■ To do ■
**a.** Quote the passage on Jewish banking families from "During the 19th" up to and including "down in 1938.".
**b.** Answer the following questions using the passage on Jewish banking families:
(i) In which century did the Rothschild family possess the largest private fortune in the world?
(ii) In what year did Joseph Mendelssohn establish Mendelssohn & Co.?
(iii) Who founded the banking firm of S. Bleichröder?

■ Excerpt provided ■
• • • • • • •

The article describes many well-known Jewish bankers, such as the Rothschilds, the Mendelssohns, and the Bleichröeders. These families all made large loans at times, and were fairly famous.

All of those families have Wikipedia articles, as well as articles in the Encyclopedia. I'll quote from the beginning of the Wikipedia articles:

During the 19th century, the Rothschild family possessed the largest private fortune in the world, as well as the largest private fortune in modern world history. The family's wealth was divided among various descendants and today their interests cover a diverse range of fields, including financial services, real estate, mining, energy, mixed farming, winemaking and nonprofits.

In 1795 the eldest son Joseph Mendelssohn established the bank Mendelssohn & Co. in Berlin, and his brother Abraham joined the company in 1804. Many members of the family worked for the bank until it was forced to shut down in 1938.

Bleichröder was born in Berlin. He was the eldest son of Samuel Bleichröder, who founded the banking firm of S. Bleichröder in 1803 in Berlin. Gerson first joined the family business in 1839. In 1855 upon the death of his father, Gerson became the head of the banking firm. The bank maintained close contacts with the Rothschild family; the banking house of Bleichröder acted as a branch office in Berlin of the Rothschilds' bank.

• • • • • • •

■ Study material ■

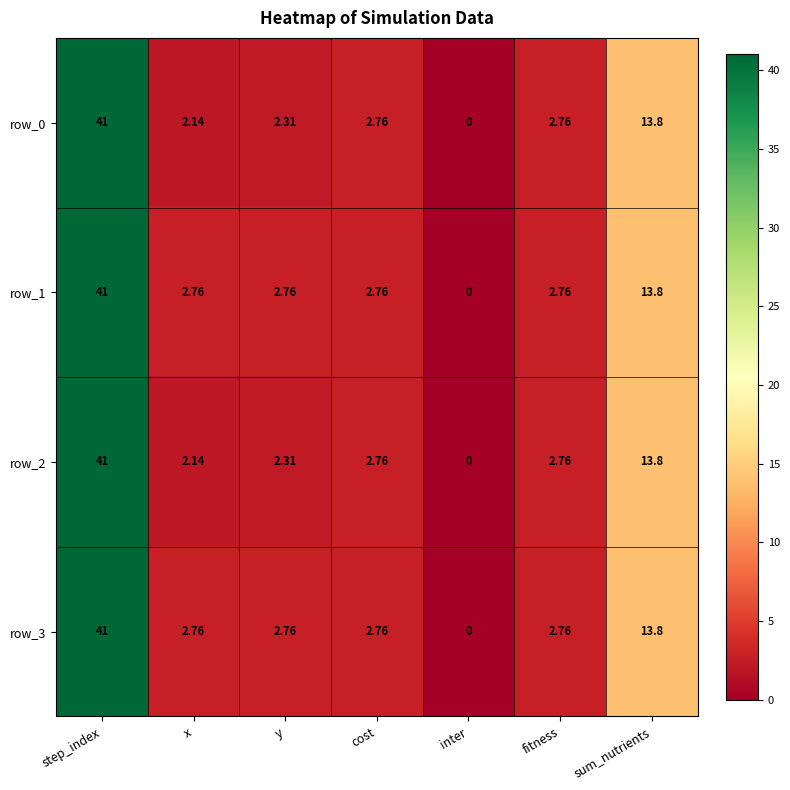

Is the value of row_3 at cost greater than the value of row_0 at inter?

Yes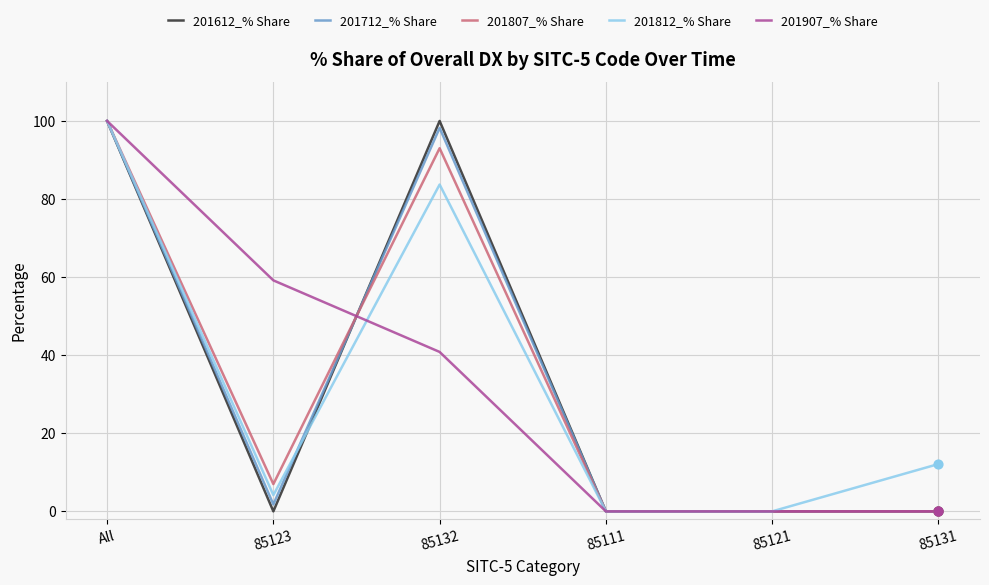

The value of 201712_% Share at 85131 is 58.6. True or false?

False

• • • • • • •

■ Outputs in order ■
**a.**
During the 19th century, the Rothschild family possessed the largest private fortune in the world, as well as the largest private fortune in modern world history. The family's wealth was divided among various descendants and today their interests cover a diverse range of fields, including financial services, real estate, mining, energy, mixed farming, winemaking and nonprofits.

In 1795 the eldest son Joseph Mendelssohn established the bank Mendelssohn & Co. in Berlin, and his brother Abraham joined the company in 1804. Many members of the family worked for the bank until it was forced to shut down in 1938.

**b.**
(i) The 19th century.
(ii) 1795.
(iii) Samuel Bleichröder.